DIRECTIONS FOR THIS TASK
Carry on the transcript about using AI and investing in people, picking up after its last line.

TEXT TO READ

* BEGIN *

So it's like, you know, I mean, I'm a painter, right? And so I'll I'll never be a Picasso. Uh and but if you if you give some, I give just because you give me a paintbrush doesn't make me Picasso. Um and AI is that instead of again, I'm just gonna repeat it one more time uh for the people in the back, you using AI as And the output of AI for you as a human, first of all, you can't copyright it, you can't trademark it, you don't own it. So, but taking credit for something that really isn't great because you don't know any better, you need to use the AI to teach you to be better.

Ryan

Yeah.

Kristin

So that's the human part. And people have asked me about education. God, that's a whole nother topic, Ryan. Um, education and what and teaching the younger generation that what comes, how do they know what comes out of AI if it's good or bad or if it's, you know, awful. Well, this is the part. They're not, I don't want if you're in that, if you're in the learning mode of your career, then you're not going to use AI to create a quality product. You're going to use the AI so that you are better to understand if AI is creating the quality product. And so again, I would like to say uh just it is investment. Yes, the technology, AI of any kind is going to cost money. But the real investment, which we seem to know is important, we talk about it all the time. Training, training, training. But firms are like, we don't want to do training. You know, we just where does the investment go? It goes into your people.

* END *

DATA
* BEGIN *

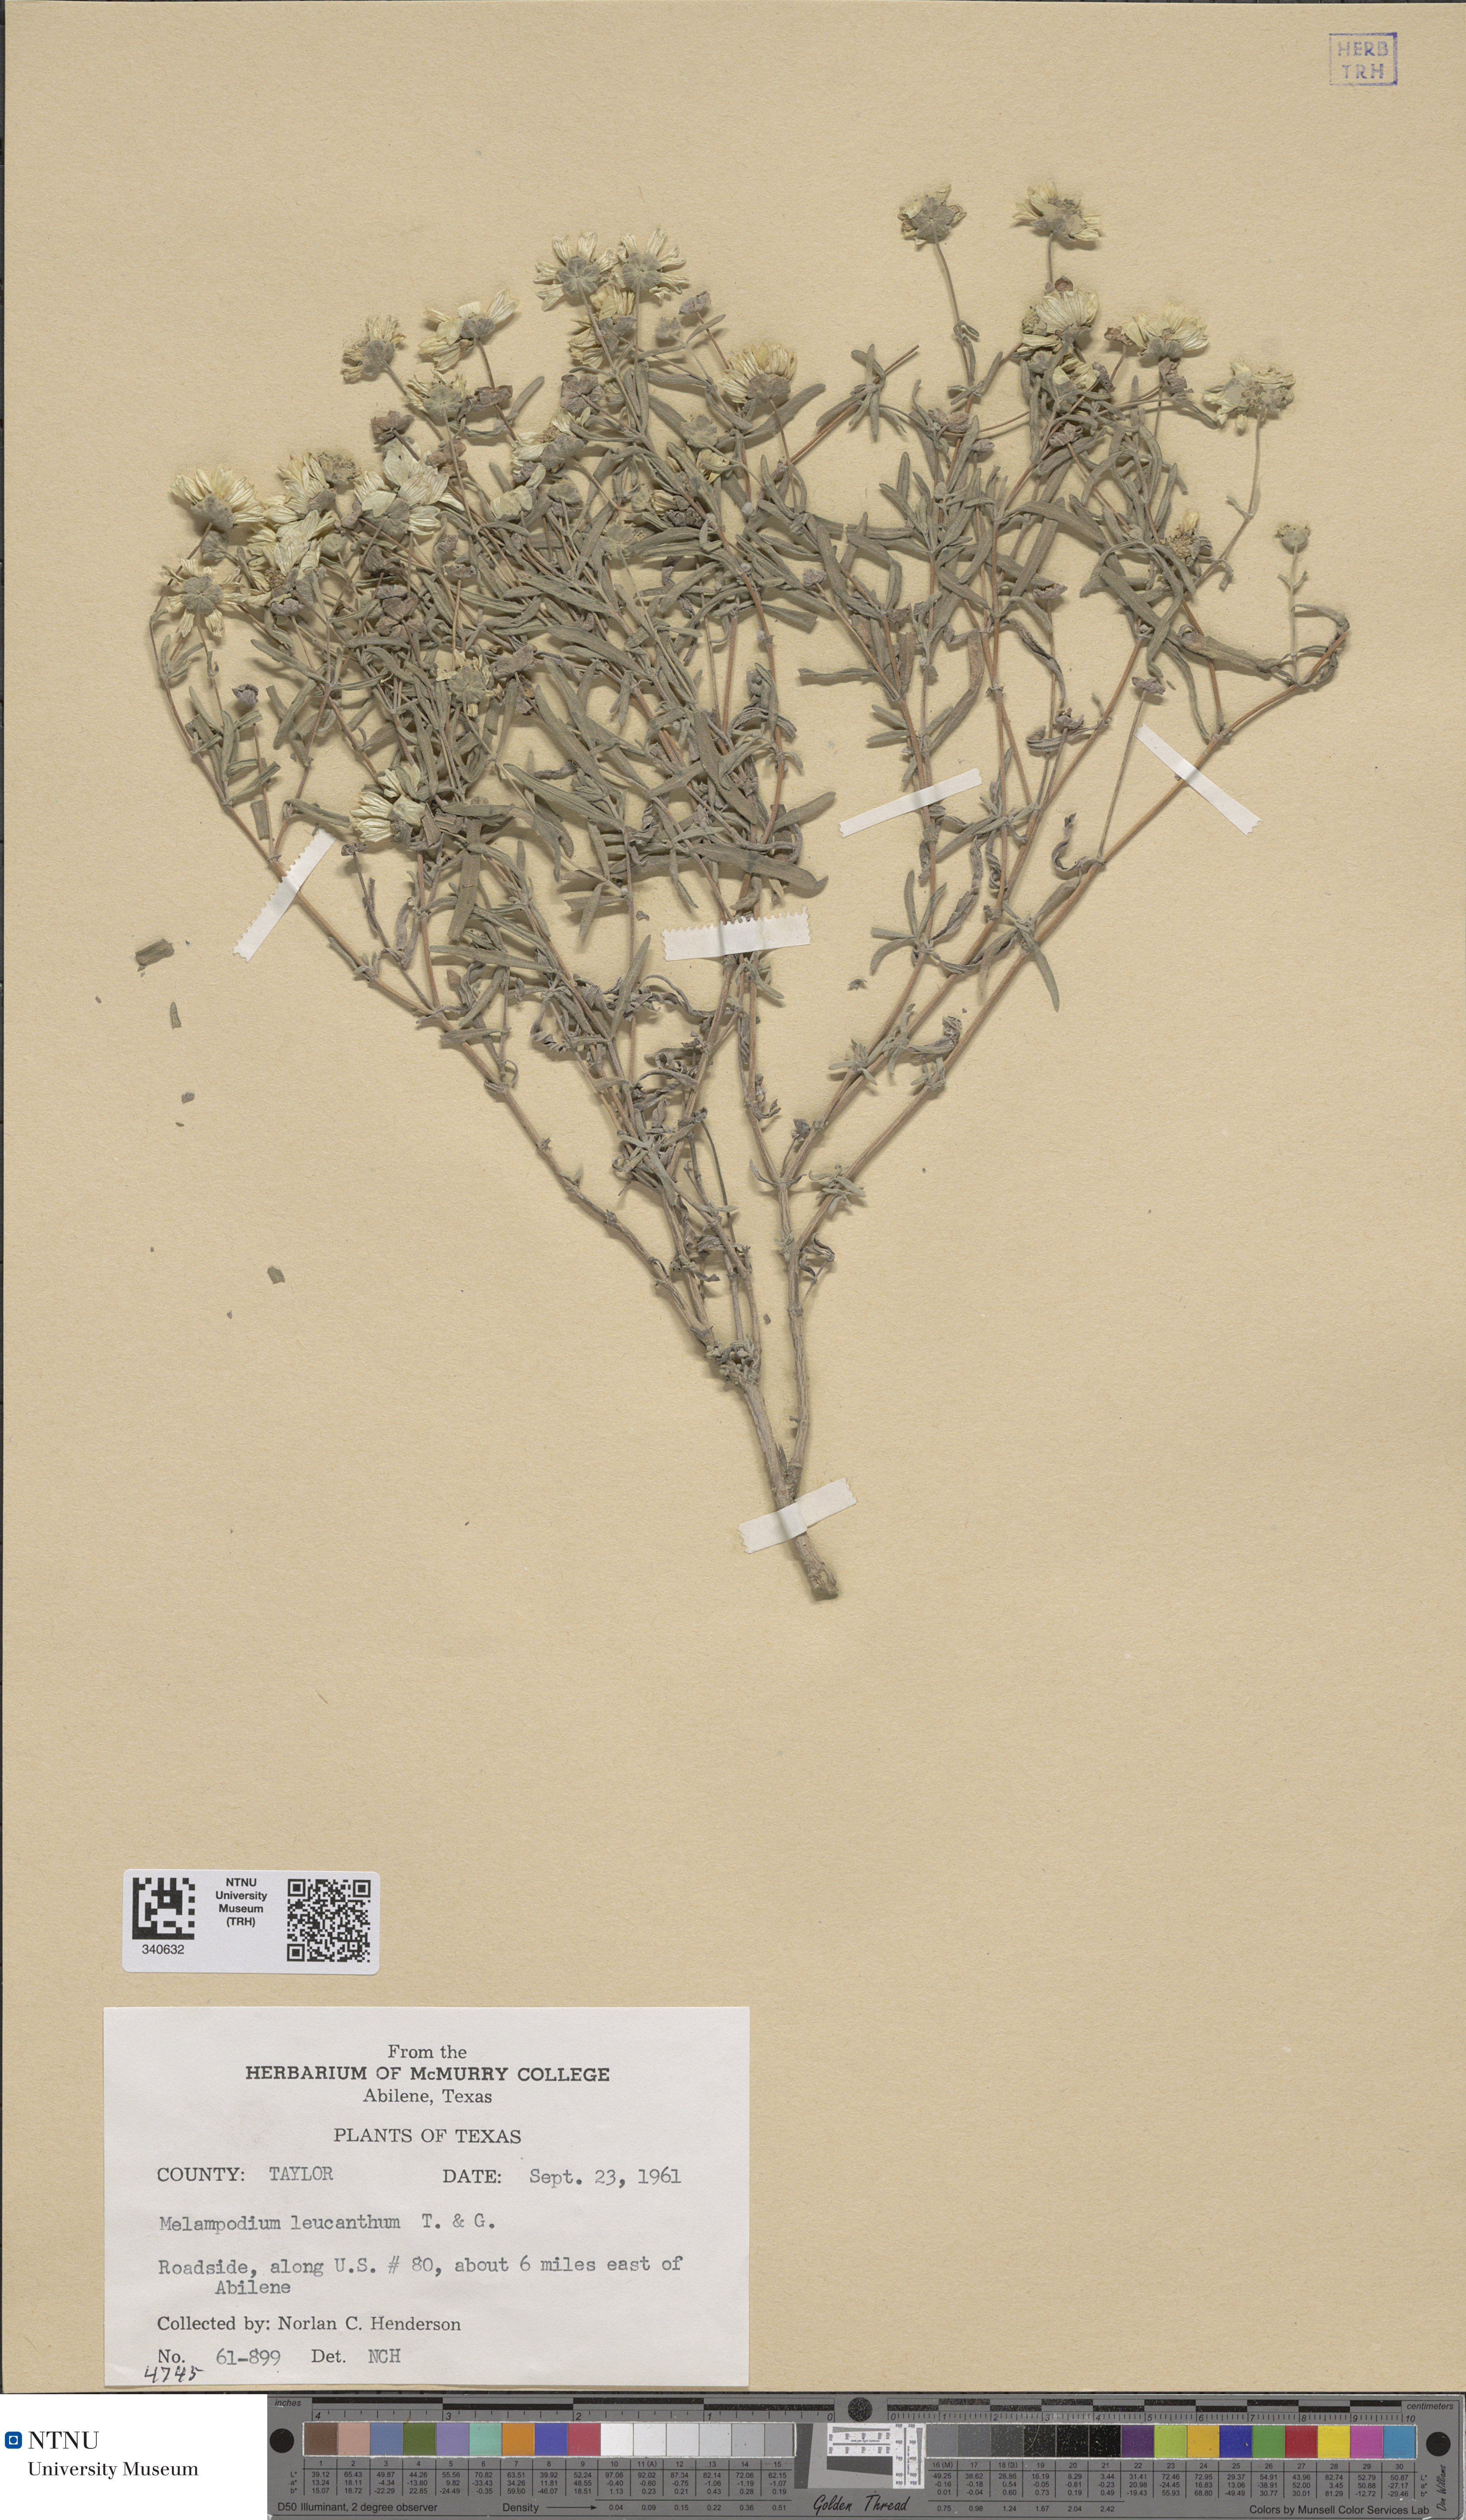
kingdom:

* END *

RESPONSE TO THIS EXERCISE
Ryan

Yeah. I mean, that's people talk about training being a cost. Training costs. It's like, that's an investment, as you can see.

Kristin

Investment, correct.

Ryan

Right? And it's, I think you said it so so clearly.

Kristin

Done well, Ryan. Done well. I'm not talking about generic, you know, you know, generic stuff. It's like, again, figuring out your problems, and the solution to those problems could be technology, it could be AI, or it could be people, you know, mentorship, training. So specificity in investment is also where I'm at.

Ryan

Yeah. Well, and it's, I mean, there's truth in all of that in the sense that it's like, hey, don't the agency part of it is that it is there to just give you something, something to help with a decision or working through a problem. And it's still on you to know that you're in the world, you are present, you still know you're here, because other people have to absorb what you're going to maybe put out. And you described being an artist, and that's I was talking about earned value management. Well, you have to start with understanding what earned value management means first, because the data will lie to you because you're still the ones plugging it in.

Kristin

Yes.

Ryan

So it is it is just there to help elevate us, um, especially with a lot of the stuff that we're talking about within within businesses, within AEC. And we're not even getting into robotics, material science, and all the ways that that can happen, but like our day-to-day activities, yeah, ways to implement it into our process based on problems that we have clearly identified as repeatable and finding ways to input it.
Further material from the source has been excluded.